他想到,这唯一活着的一棵也是利亚和他一起种的。那天,放学后,利亚看到他一个人在花圃里忙活,赶紧上前去问他数学作业写完了没有。他支支吾吾地说还没写。利亚有点生气:“作业没写完还种花,赶紧把作业写完,你不完成我们组就要扣分。”他只好到教室里写作业去了。利亚看了看种了一半的月季,想着还是帮他种完吧,正好可以等他写完作业,不会的也可以问她。
“就是那一棵,在进学校大门的左手边,已经长成一棵树了。”利亚兴奋地说。
但她的话如同落在湖面上的一根小树枝,没有泛起一点涟漪。换来的只是他的一声“哦”。
又是一阵沉默。这一次,利亚不想打破这寂静,她只想沉浸在回忆里,用力地想着有李茁凡的初中时的生活。然而,似乎,他并没有在她的脑海里留下什么印象,他成绩平平,相貌平平,在班级里不优秀也没有惹事生非,总是波澜不惊,老师们容易忘记,同学们也多不记得他。利亚的数学成绩好,被老师安排帮扶李茁凡,她敬职敬业地做他的小老师,主动地给他讲题,督促他学习。利亚那时候教他真是伤透了脑筋,有一次一道题讲五六遍他还是不会,气的利亚把书都摔了。而他,只是惭愧地看着她发脾气,默默地把书捡起来,走出教室,跑步去了。他做的唯一疯狂的事,就是毕业那天把所有的书都撕成了碎片,扔进了护城河。这时,大家才开始议论他,关注他,而他,刷了一次存在感,再也没有露面。

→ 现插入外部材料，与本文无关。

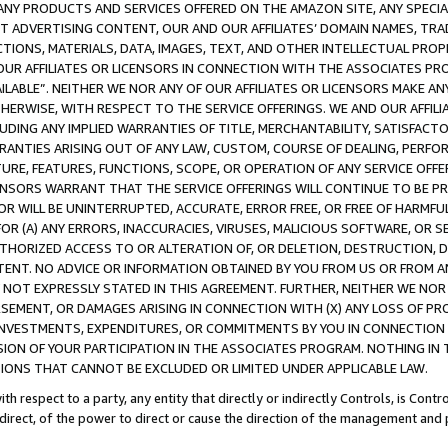
NY PRODUCTS AND SERVICES OFFERED ON THE AMAZON SITE, ANY SPECIAL
CT ADVERTISING CONTENT, OUR AND OUR AFFILIATES’ DOMAIN NAMES, T
TIONS, MATERIALS, DATA, IMAGES, TEXT, AND OTHER INTELLECTUAL PR
OUR AFFILIATES OR LICENSORS IN CONNECTION WITH THE ASSOCIATES PRO
AVAILABLE”. NEITHER WE NOR ANY OF OUR AFFILIATES OR LICENSORS MAKE 
HERWISE, WITH RESPECT TO THE SERVICE OFFERINGS. WE AND OUR AFFILI
UDING ANY IMPLIED WARRANTIES OF TITLE, MERCHANTABILITY, SATISFACTO
ANTIES ARISING OUT OF ANY LAW, CUSTOM, COURSE OF DEALING, PERFO
URE, FEATURES, FUNCTIONS, SCOPE, OR OPERATION OF ANY SERVICE OFFER
CENSORS WARRANT THAT THE SERVICE OFFERINGS WILL CONTINUE TO BE PR
OR WILL BE UNINTERRUPTED, ACCURATE, ERROR FREE, OR FREE OF HARMF
 FOR (A) ANY ERRORS, INACCURACIES, VIRUSES, MALICIOUS SOFTWARE, OR
THORIZED ACCESS TO OR ALTERATION OF, OR DELETION, DESTRUCTION, DA
TENT. NO ADVICE OR INFORMATION OBTAINED BY YOU FROM US OR FROM
NOT EXPRESSLY STATED IN THIS AGREEMENT. FURTHER, NEITHER WE NOR A
EMENT, OR DAMAGES ARISING IN CONNECTION WITH (X) ANY LOSS OF PR
Y INVESTMENTS, EXPENDITURES, OR COMMITMENTS BY YOU IN CONNECTION
ION OF YOUR PARTICIPATION IN THE ASSOCIATES PROGRAM. NOTHING IN 
ATIONS THAT CANNOT BE EXCLUDED OR LIMITED UNDER APPLICABLE LAW.
th respect to a party, any entity that directly or indirectly Controls, is Cont
ndirect, of the power to direct or cause the direction of the management and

这次,李茁凡打破了沉默:“对不起,我初中的时候太笨,没少让你操心。”
“没有,没有,是我脾气太急躁了,总是不知深浅,过于逼你。”
过了一会,他说:“我这次回学校了,校园变了。”
“是啊,变化可大了,当年的教学楼都重建了,只有一些树木保留了下来,哦,还有你种的月季。”
没有了,再也没有话了。利亚明白了一切,她不想再说什么,说出来的话是那么的轻,那么的轻,不足以表达自己沉重的感情。李茁凡不想说什么,他觉得,任何话语都是徒劳的,看见真真切切的人,听到她的笑声就够了。
他们到了机场。时间刚刚好,利亚陪李茁凡取了登机牌,目送他安检完,走向登机口。他没有回头。
回到家,利亚看到门口放着一束月季,中间夹杂着几株虞美人,月季是橘黄色的,虞美人也是。虞美人的花瓣虽然单薄但看起来热情似火,月季层层叠叠的花瓣密实有序,衬托着虞美人的灵动。她翻开花中的卡片,一如既往地看到了在一个角落里淡淡地写着的一个字“丫”。
利亚看着花,想到了李茁凡沉静的面庞。那张脸写满了故事,不知怎的,她看到了自己的影子。
她鼓起勇气,给他发了一条信息:“谢谢。”
利亚没有收到回复。
半个月后,她在同学群里听说,李茁凡把他所有的遗产都捐给了学校。